In order to “teaching” robots social skill, we have to put ourselves into robots’ shoes.
The fact is robots are not really good at understanding human communication, especially in terms of speeches. While humans have little trouble to understand each other through verbal communication, a robot would have a lot of more trouble to understand ambiguous terms or accents and require clarification for further action. That’s why initially when I was trying to modeling robot feedback behavior after the raw human-to-human communications, a large part interactions which would occured in human-robot context was left out. To address the this question, I have to put human participants in the shoes of robots.

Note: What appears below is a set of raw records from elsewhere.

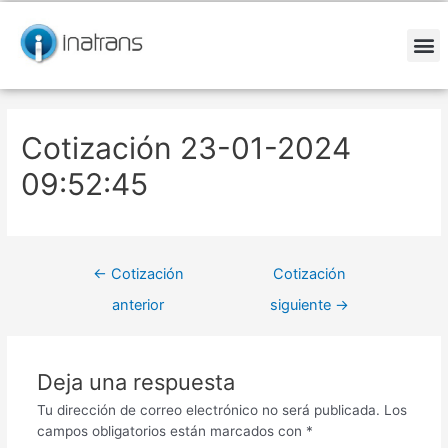
Ir
Navegación
al
de
contenido
entradas
M
Cotización 23-01-2024
09:52:45
←
Cotización
Cotización
anterior
siguiente
→
Deja una respuesta
Tu dirección de correo electrónico no será publicada.
Los
campos obligatorios están marcados con
*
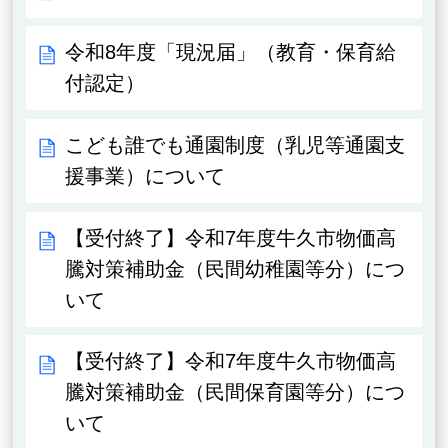
令和8年度「現況届」（教育・保育給
付認定）
こども誰でも通園制度（乳児等通園支
援事業）について
【受付終了】令和7年度牛久市物価高
騰対策補助金（民間幼稚園等分）につ
いて
【受付終了】令和7年度牛久市物価高
騰対策補助金（民間保育園等分）につ
いて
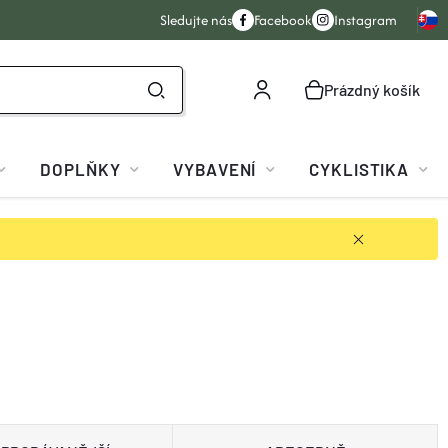
Sledujte nás
Facebook
Instagram
Prázdný košík
NÁKUPNÍ
KOŠÍK
DOPLŇKY
VYBAVENÍ
CYKLISTIKA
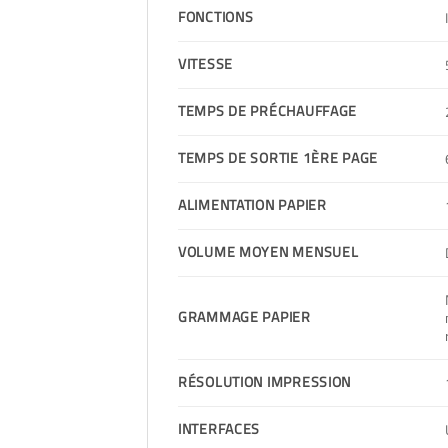
FONCTIONS
VITESSE
TEMPS DE PRÉCHAUFFAGE
TEMPS DE SORTIE 1ÈRE PAGE
ALIMENTATION PAPIER
VOLUME MOYEN MENSUEL
GRAMMAGE PAPIER
RÉSOLUTION IMPRESSION
INTERFACES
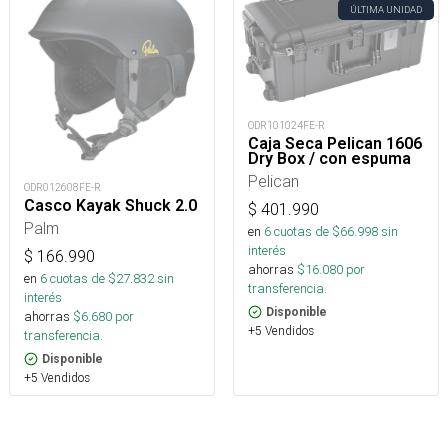
ÚLTIMA UNIDAD
ODR101024FE-R
Caja Seca Pelican 1606
Dry Box / con espuma
Pelican
ODR012608FE-R
Casco Kayak Shuck 2.0
$
401.990
Palm
en
6
cuotas de $
66.998
sin
interés
$
166.990
ahorras
$
16.080
por
en
6
cuotas de $
27.832
sin
transferencia.
interés
Disponible
ahorras
$
6.680
por
+5 Vendidos
transferencia.
Disponible
+5 Vendidos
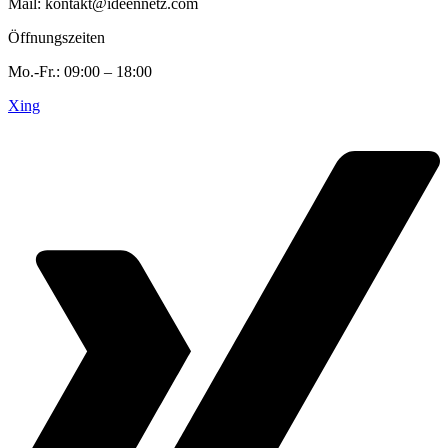
Mail: kontakt@ideennetz.com
Öffnungszeiten
Mo.-Fr.: 09:00 – 18:00
Xing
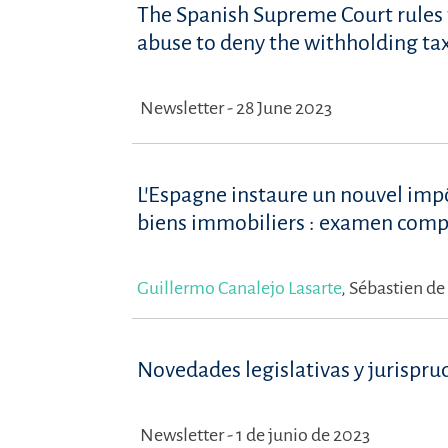
The Spanish Supreme Court rules t
abuse to deny the withholding ta
Newsletter - 28 June 2023
L’Espagne instaure un nouvel impô
biens immobiliers : examen compar
Guillermo Canalejo Lasarte
,
Sébastien d
Novedades legislativas y jurispru
Newsletter - 1 de junio de 2023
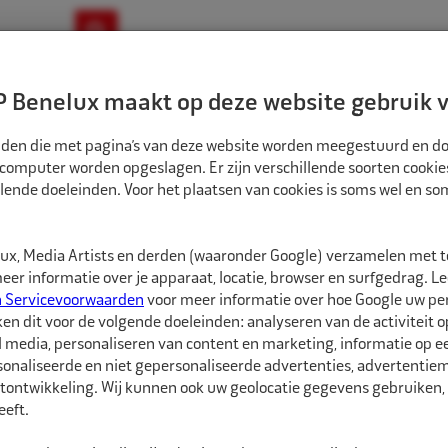
ownloads
Nieuws
Merken
Contact
 Benelux maakt op deze website gebruik v
ndbouw-OTR-EM
Motorfiets
E-Bike
tanden die met pagina’s van deze website worden meegestuurd en d
 computer worden opgeslagen. Er zijn verschillende soorten cookie
lende doeleinden. Voor het plaatsen van cookies is soms wel en s
TREERRINGEN
ECO NAAF CENTREERRINGEN 64,0MM-58,6MM 4ST
CR640586
x, Media Artists en derden (waaronder Google) verzamelen met 
Eco Naaf centree
er informatie over je apparaat, locatie, browser en surfgedrag. L
n Servicevoorwaarden
voor meer informatie over hoe Google uw p
ken dit voor de volgende doeleinden: analyseren van de activiteit o
Eco Naaf centreerringe
l media, personaliseren van content en marketing, informatie op 
onaliseerde en niet gepersonaliseerde advertenties, advertentieme
Vrijwel alle velgen die 
tontwikkeling. Wij kunnen ook uw geolocatie gegevens gebruiken, 
autofabrikant zijn gep
eft.
dan de naaf van de au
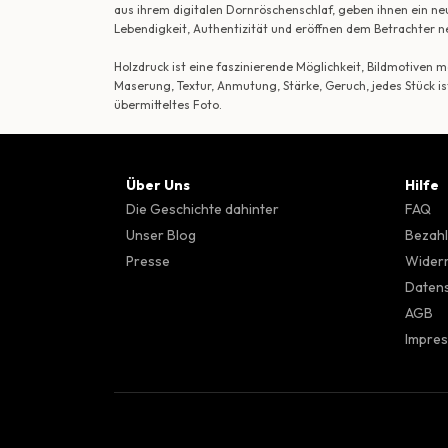
aus ihrem digitalen Dornröschenschlaf, geben ihnen ein ne
Lebendigkeit, Authentizität und eröffnen dem Betrachte
Holzdruck ist eine faszinierende Möglichkeit, Bildmotiven
Maserung, Textur, Anmutung, Stärke, Geruch, jedes Stück is
übermitteltes Foto.
Über Uns
Hilfe
Die Geschichte dahinter
FAQ
Unser Blog
Bezahl
Presse
Wider
Datens
AGB
Impre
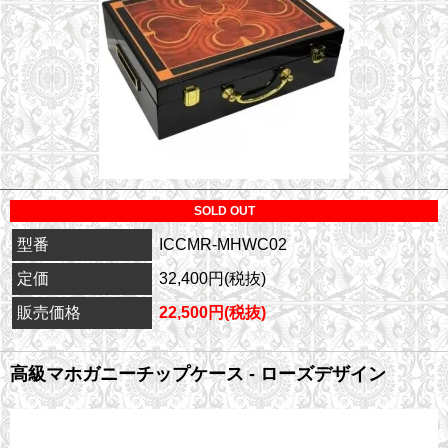
SOLD OUT
型番
ICCMR-MHWC02
定価
32,400円(税抜)
販売価格
22,500円(税抜)
高級マホガニーチップケース - ローズデザイン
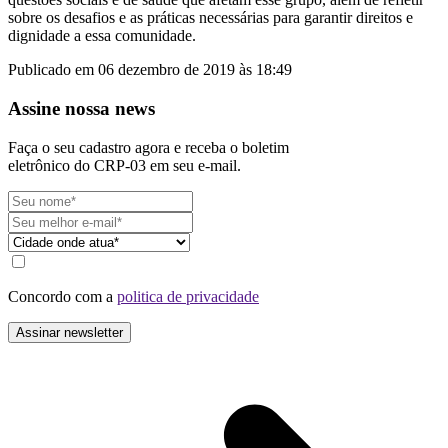
sobre os desafios e as práticas necessárias para garantir direitos e
dignidade a essa comunidade.
Publicado em 06 dezembro de 2019 às 18:49
Assine nossa news
Faça o seu cadastro agora e receba o boletim
eletrônico do CRP-03 em seu e-mail.
Concordo com a
politica de privacidade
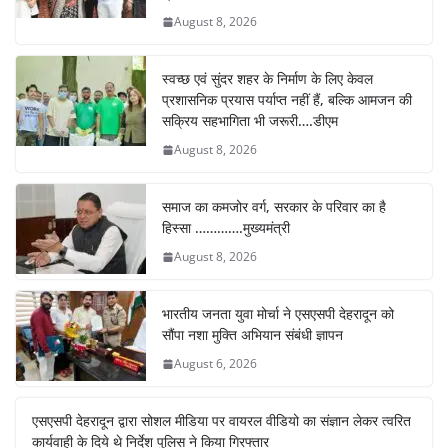
August 8, 2026
स्वच्छ एवं सुंदर शहर के निर्माण के लिए केवल
प्रशासनिक प्रयास पर्याप्त नहीं हैं, बल्कि आमजन की
सक्रिय सहभागिता भी जरूरी….डीएम
August 8, 2026
समाज का कमजोर वर्ग, सरकार के परिवार का है
हिस्सा ………….मुख्यमंत्री
August 8, 2026
भारतीय जनता युवा मोर्चा ने एसएसपी देहरादून को
सौंपा नशा मुक्ति अभियान संबंधी ज्ञापन
August 6, 2026
एसएसपी देहरादून द्वारा सोशल मीडिया पर वायरल वीडियो का संज्ञान लेकर त्वरित
कार्यवाही के दिये थे निर्देश पुलिस ने किया गिरफ्तार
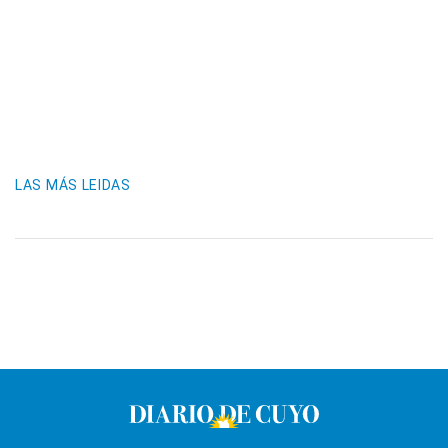
LAS MÁS LEIDAS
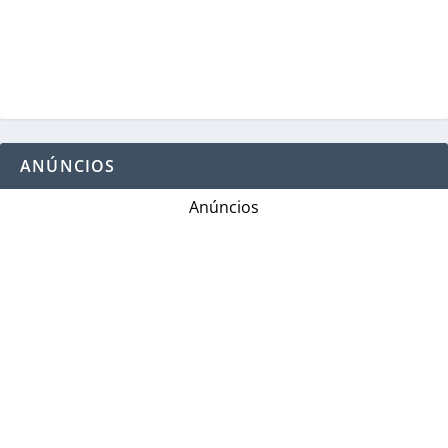
ANÚNCIOS
Anúncios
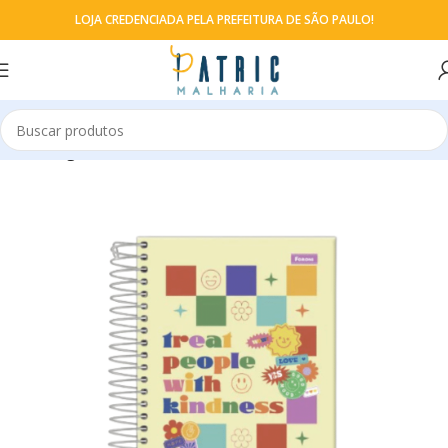
LOJA CREDENCIADA PELA PREFEITURA DE SÃO PAULO!
Início
Agendas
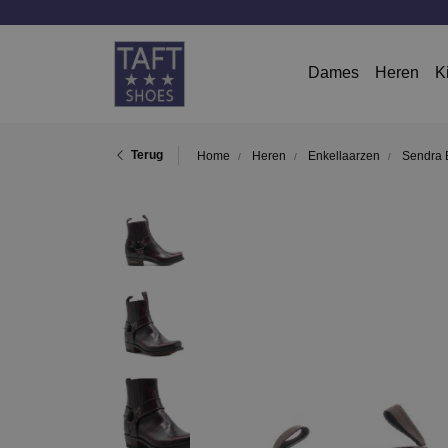
Dames
Heren
K
Terug
Home
Heren
Enkellaarzen
Sendra 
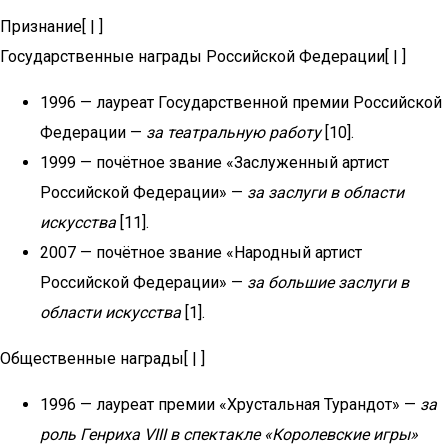
Признание[ | ]
Государственные награды Российской Федерации[ | ]
1996 — лауреат Государственной премии Российской
Федерации —
за театральную работу
[10].
1999 — почётное звание «Заслуженный артист
Российской Федерации» —
за заслуги в области
искусства
[11].
2007 — почётное звание «Народный артист
Российской Федерации» —
за большие заслуги в
области искусства
[1].
Общественные награды[ | ]
1996 — лауреат премии «Хрустальная Турандот» —
за
роль Генриха VIII в спектакле «Королевские игры»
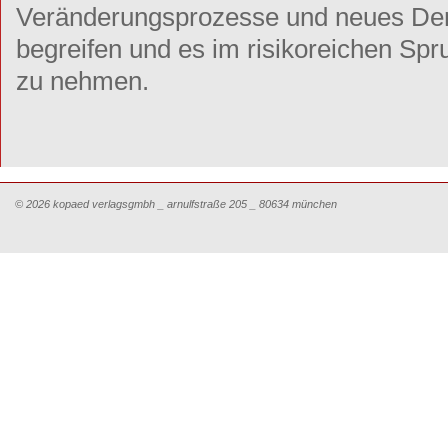
Veränderungsprozesse und neues Denk
begreifen und es im risikoreichen Spr
zu nehmen.
© 2026 kopaed verlagsgmbh _ arnulfstraße 205 _ 80634 münchen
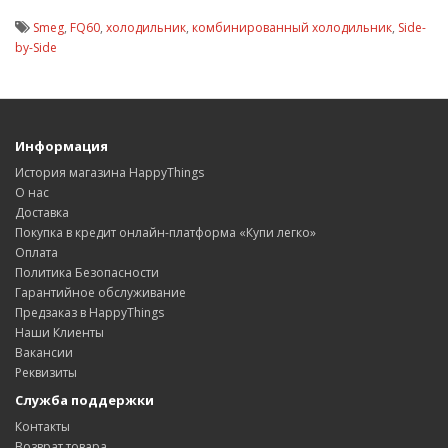
Smeg
,
FQ60
,
холодильник
,
комбинированный холодильник
,
Side-
by-Side
Информация
История магазина HappyThings
О нас
Доставка
Покупка в кредит онлайн-платформа «Купи легко»
Оплата
Политика Безопасности
Гарантийное обслуживание
Предзаказ в HappyThings
Наши Клиенты
Вакансии
Реквизиты
Служба поддержки
Контакты
Возврат товара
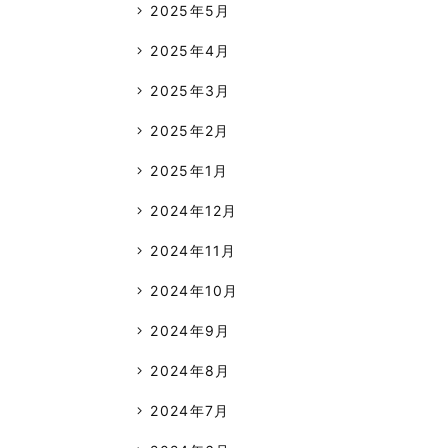
2025年5月
2025年4月
2025年3月
2025年2月
2025年1月
2024年12月
2024年11月
2024年10月
2024年9月
2024年8月
2024年7月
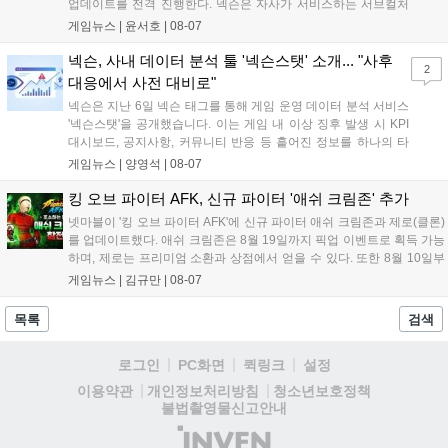
업데이트를 전격 진행한다. 넥슨은 자사가 서비스하는 서브컬처
게임 히간 이루실에 신규 서버 'world3'을 개설하고 신규 캐릭터
게임뉴스 |
윤서호
|
08-07
및 이벤트 스토리를 포함한 대규모 콘텐츠 업데이트를 적용했다.
이번 업데이트를 통해 어둠 속 서큐버스...
넥슨, 사내 데이터 분석 툴 '넥슨스탯' 소개... "사후
2
대응에서 사전 대비로"
넥슨은 지난 6일 넥슨 태그를 통해 게임 운영 데이터 분석 서비스
'넥슨스탯'을 공개했습니다. 이는 게임 내 이상 징후 발생 시 KPI
대시보드, 공지사항, 커뮤니티 반응 등 흩어진 정보를 하나의 타
임라인에 연결해 원인을 빠르게 파악하도록 돕는 관제 허브입니
게임뉴스 |
양영석
|
08-07
다. 현재 25개 이상의 프로젝트에 도입된 이 서비스는 사후 대응
중심의 운영 방식을 사전 대비 체계로 전환하며 데이터 기반의 효
킹 오브 파이터 AFK, 신규 파이터 '애쉬 크림존' 추가
율적인 의사결정을 지원하고 있습니다....
넷마블이 '킹 오브 파이터 AFK'에 신규 파이터 애쉬 크림존과 제로(클론)
를 업데이트했다. 애쉬 크림존은 8월 19일까지 픽업 이벤트로 획득 가능
하며, 제로는 프리미엄 소환과 상점에서 얻을 수 있다. 또한 8월 10일부
터 14일까지 럭키 엘피 이벤트로 론을, 13일부터 26일까지 트로피칼 아
게임뉴스 |
김규만
|
08-07
일랜드 이벤트로 펫 블레이즈와 팝시를 선보일 예정이다. 이번 업데이트
로 전략적 전투의 재미가 더욱 강화될 것으로 기대된다....
목록
검색
로그인
PC화면
퀵링크
설정
청소년보호정책
이용약관
개인정보처리방침
불법촬영물신고안내
(주)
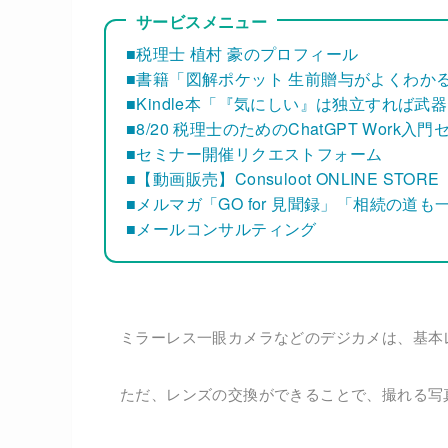
サービスメニュー
■税理士 植村 豪のプロフィール
■書籍「図解ポケット 生前贈与がよくわか
■Kindle本「『気にしい』は独立すれば武
■8/20 税理士のためのChatGPT Work入
■セミナー開催リクエストフォーム
■【動画販売】Consuloot ONLINE STORE
■メルマガ「GO for 見聞録」「相続の道
■メールコンサルティング
ミラーレス一眼カメラなどのデジカメは、基本
ただ、レンズの交換ができることで、撮れる写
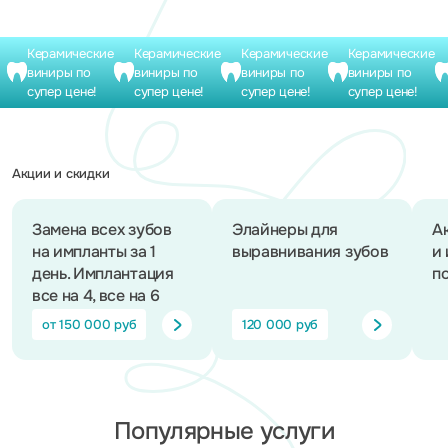
Керамические
Керамические
Керамические
Керамические
виниры по
виниры по
виниры по
виниры по
супер цене!
супер цене!
супер цене!
супер цене!
Акции и скидки
Замена всех зубов
Элайнеры для
А
на импланты за 1
выравнивания зубов
и
день. Имплантация
п
все на 4, все на 6
от 150 000 руб
120 000 руб
Популярные услуги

Robo Play is research game simulates robot-human interactions with just human participants. During the Robo Play experiment, a human participant will play the role of the robot. This participant will wear a sensory filter, where her/his natural sensory will be filter through a computer. The intention of this experiments is to observe how human would communicate and solve problems with limited natural sensory similar to a robot. By looking at human interactions, we can identify what type communication behavior and cue could adapted robot design to make its actions more readable.
Robo Play I
Robo Play I simulates computer speech recognition over natural language. The participant will wear a headset, preventing s/he to receive any verbal communication from the rest of the “non-robot” participants. Instead, the “non-robot” participants will talk through a speech recognition program where their words will be interpreted by the computer and then displayed to the “robot” participant through texts. This requires the “robot” to participant to constantly signal the other human participants for clarifications and confirmations with very intuitive communication cues such as gestures, and expressions. These interactions provide rich materials and insights for further developing readable robotic behavior.